Segment Start: Source data

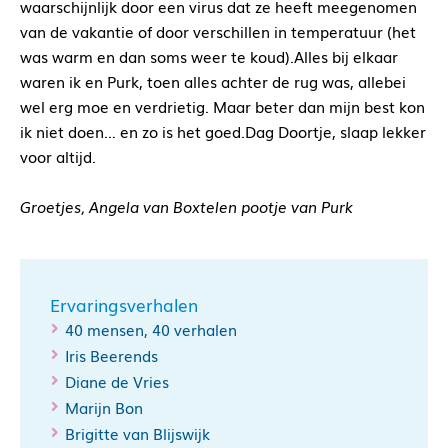
waarschijnlijk door een virus dat ze heeft meegenomen
van de vakantie of door verschillen in temperatuur (het
was warm en dan soms weer te koud).Alles bij elkaar
waren ik en Purk, toen alles achter de rug was, allebei
wel erg moe en verdrietig. Maar beter dan mijn best kon
ik niet doen… en zo is het goed.Dag Doortje, slaap lekker
voor altijd.
Groetjes,
Angela van Boxtel
en pootje van Purk
Ervaringsverhalen
40 mensen, 40 verhalen
Iris Beerends
Diane de Vries
Marijn Bon
Brigitte van Blijswijk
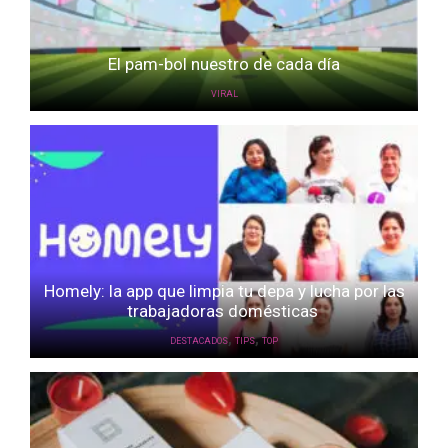
El pam-bol nuestro de cada día
VIRAL
Homely: la app que limpia tu depa y lucha por las
trabajadoras domésticas
,
,
DESTACADOS
TIPS
TOP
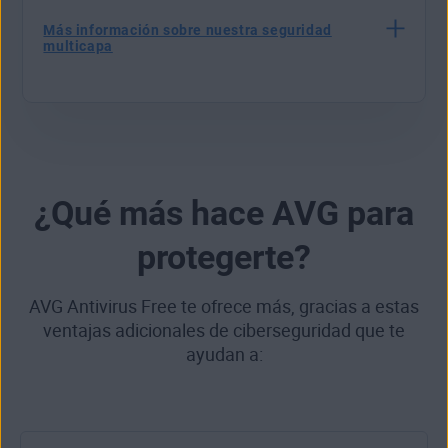
Más información sobre nuestra seguridad
multicapa
¿Qué más hace AVG para
protegerte?
AVG Antivirus Free te ofrece más, gracias a estas
ventajas adicionales de ciberseguridad que te
ayudan a:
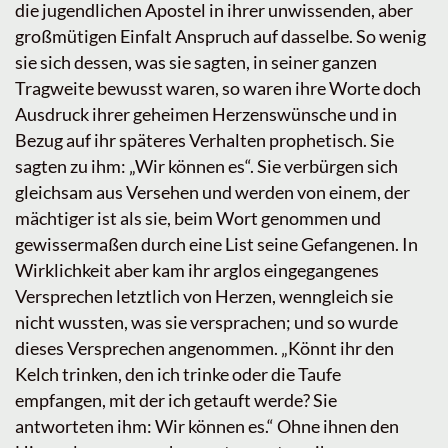
die jugendlichen Apostel in ihrer unwissenden, aber
großmütigen Einfalt Anspruch auf dasselbe. So wenig
sie sich dessen, was sie sagten, in seiner ganzen
Tragweite bewusst waren, so waren ihre Worte doch
Ausdruck ihrer geheimen Herzenswünsche und in
Bezug auf ihr späteres Verhalten prophetisch. Sie
sagten zu ihm: „Wir können es“. Sie verbürgen sich
gleichsam aus Versehen und werden von einem, der
mächtiger ist als sie, beim Wort genommen und
gewissermaßen durch eine List seine Gefangenen. In
Wirklichkeit aber kam ihr arglos eingegangenes
Versprechen letztlich von Herzen, wenngleich sie
nicht wussten, was sie versprachen; und so wurde
dieses Versprechen angenommen. „Könnt ihr den
Kelch trinken, den ich trinke oder die Taufe
empfangen, mit der ich getauft werde? Sie
antworteten ihm: Wir können es.“ Ohne ihnen den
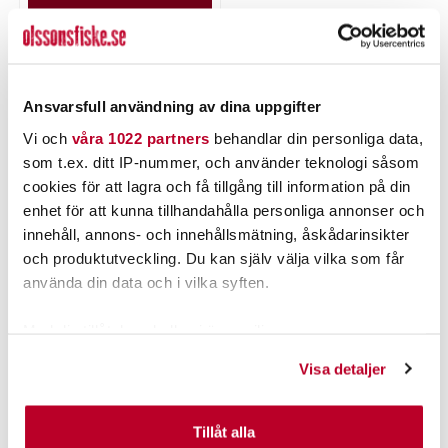
LÄGG I VARUKORGEN
Ansvarsfull användning av dina uppgifter
PRODUKTBESKRIVNING
Vi och
våra 1022 partners
behandlar din personliga data,
som t.ex. ditt IP-nummer, och använder teknologi såsom
cookies för att lagra och få tillgång till information på din
enhet för att kunna tillhandahålla personliga annonser och
innehåll, annons- och innehållsmätning, åskådarinsikter
POPULÄRT JUST NU
och produktutveckling. Du kan själv välja vilka som får
använda din data och i vilka syften.
Med din tillåtelse skulle vi även vilja:
Samla in information om din geografiska plats som
Visa detaljer
kan ha en noggrannhet på upp till flera meter
Identifiera din enhet genom att aktivt skanna den för
specifika kännetecken (fingeravtryck)
Tillåt alla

Segment End: Source data

Working from the records above, tally the lines that contain "waren" and give only the total.

2